Posts Tagged ‘Colour’

A Nice Colour Project to Close the Week

June 27, 2009

OK Gary I give in – so here you go; at last I am pleased and honoured to add to the Tunicca Blog. Now, this is my first time – yes I am a virgin blogger – so please be gentle with me! My first challenge of course is to select a subject to write about and to try to construct a nice little blog that informs and has as few spelling mostakes as possible (darn, that’s a bad start).

So, just a little bit about my day yesterday. I visited a rather large Pre-media organisation in London to start the first day of a large colour quality program for them. First of all; North to South London on a warm sunny day – well I have to say that I’ve had more comfortable long haul, economy class flights to Sydney! But I will save my rant about London’s sweaty train and underground system for another time.

Regarding the project initiation; a most enjoyable experience as we began the construction of a framework of a system to audit, monitor and ultimately improve the level of colour quality being supplied by this particular organisation’s numerous and diverse print suppliers. This is all based around our good friend ISO 12647-2 and the idea is to use this standard as a benchmark and tool to aid the printers in ensuring an ongoing improvement of colour reproduction.

But four colour process work is just the start, as we will also aim to help them produce guidelines for the reproduction of brand colours for the numerous blue chip customers that utilise the expertise of this fine company.

That’s all I can tell you I’m afraid ladies and gentlemen as discretion is my middle name. Just good to be involved in a project that will reach out to many printers and make such a massive difference for our customer and their customers. Just a shame that the day was tainted by the sweaty, overcrowded, multi legged, protracted and inevitably late train journey!

Anyway, how was that for a first blog? I rather enjoyed that – more to follow.

Author: Sean Runchman    

Colour Processing – Where is it going?

June 4, 2009

So we’re all familiar with the old problem of managing colour, well we should be so many people talk about it and claim to be experts (I only know two people that really do live and breathe it) well it looks something like this:
Where you have little control over the input channels as you have no idea who created them, whether the profiles attached are real or not, what process they have been seperated for and even if they have been provided to anyone as some sort of colour expectation…. So we attempt through our workflows to standardise to a set standard and reprocess the colour of the desired output channels.

Seems ok I guess? It’s been working for however long, but what is the future?
We know that our biggest problem is not the technology, even though technology is improving year on year with companies claiming to have developed the ultimate tool only to release something even better the following year, so software technology, workflow and hardware is the least of our problems. It boils down again to the human factor, how do we eductate people in subjects that they are not interested in, how do we get them to follow very very simple proceedures that we set out for them, how do we get them to beleive that we know what we are doing and that they need to follow we have laid down in those proceedures…. Why is the human factor such a problem!

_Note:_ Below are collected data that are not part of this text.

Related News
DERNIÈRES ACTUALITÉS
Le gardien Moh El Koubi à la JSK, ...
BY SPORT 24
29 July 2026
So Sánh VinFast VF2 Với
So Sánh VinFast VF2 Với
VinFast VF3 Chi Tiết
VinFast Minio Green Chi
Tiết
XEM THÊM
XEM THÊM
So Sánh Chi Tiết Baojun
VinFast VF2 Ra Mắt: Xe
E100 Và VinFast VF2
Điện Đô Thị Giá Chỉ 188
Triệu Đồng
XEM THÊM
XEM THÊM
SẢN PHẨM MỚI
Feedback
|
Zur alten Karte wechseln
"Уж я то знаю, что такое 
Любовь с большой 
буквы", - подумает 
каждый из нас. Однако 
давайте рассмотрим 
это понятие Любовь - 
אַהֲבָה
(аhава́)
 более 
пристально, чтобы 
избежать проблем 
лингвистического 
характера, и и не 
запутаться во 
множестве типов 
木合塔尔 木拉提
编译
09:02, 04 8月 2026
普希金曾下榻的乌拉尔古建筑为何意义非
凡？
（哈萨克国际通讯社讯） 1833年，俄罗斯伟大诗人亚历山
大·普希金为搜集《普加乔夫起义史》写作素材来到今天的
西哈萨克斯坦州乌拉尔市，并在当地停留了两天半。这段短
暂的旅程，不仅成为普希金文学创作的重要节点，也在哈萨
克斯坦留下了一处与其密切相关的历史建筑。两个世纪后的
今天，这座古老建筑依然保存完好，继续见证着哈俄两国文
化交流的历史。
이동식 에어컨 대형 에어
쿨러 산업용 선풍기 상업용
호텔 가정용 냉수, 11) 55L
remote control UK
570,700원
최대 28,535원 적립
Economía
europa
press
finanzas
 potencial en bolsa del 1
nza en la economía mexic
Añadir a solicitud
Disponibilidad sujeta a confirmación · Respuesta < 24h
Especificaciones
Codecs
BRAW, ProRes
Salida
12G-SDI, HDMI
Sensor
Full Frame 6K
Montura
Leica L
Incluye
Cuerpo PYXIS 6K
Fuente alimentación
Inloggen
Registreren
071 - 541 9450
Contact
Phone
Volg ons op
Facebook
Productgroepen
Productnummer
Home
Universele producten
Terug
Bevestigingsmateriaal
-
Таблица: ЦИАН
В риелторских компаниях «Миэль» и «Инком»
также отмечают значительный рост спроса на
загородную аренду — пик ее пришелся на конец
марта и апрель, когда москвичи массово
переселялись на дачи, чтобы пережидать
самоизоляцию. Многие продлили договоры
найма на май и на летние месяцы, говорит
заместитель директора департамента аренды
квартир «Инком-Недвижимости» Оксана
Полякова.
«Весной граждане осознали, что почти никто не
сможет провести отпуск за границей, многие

Are we able to change the rules and rather than make it simple for the users to get wrong, we make it extremely hard and let them follow the path of least resistance and get it right? Sounds an outrageous idea, but we have tried easy, people seem to think we are insulting their intelligence with easy, so lets make it hard and get them to think for the money we pay them.

Or do we place even more colour processor workflows in and allow for a completely automated colour transformation where the final output is not the same as the viewed colour on the screens? Myself I think we will automate more to de-skill the workforce a little more in order to gain control over our colour expectations.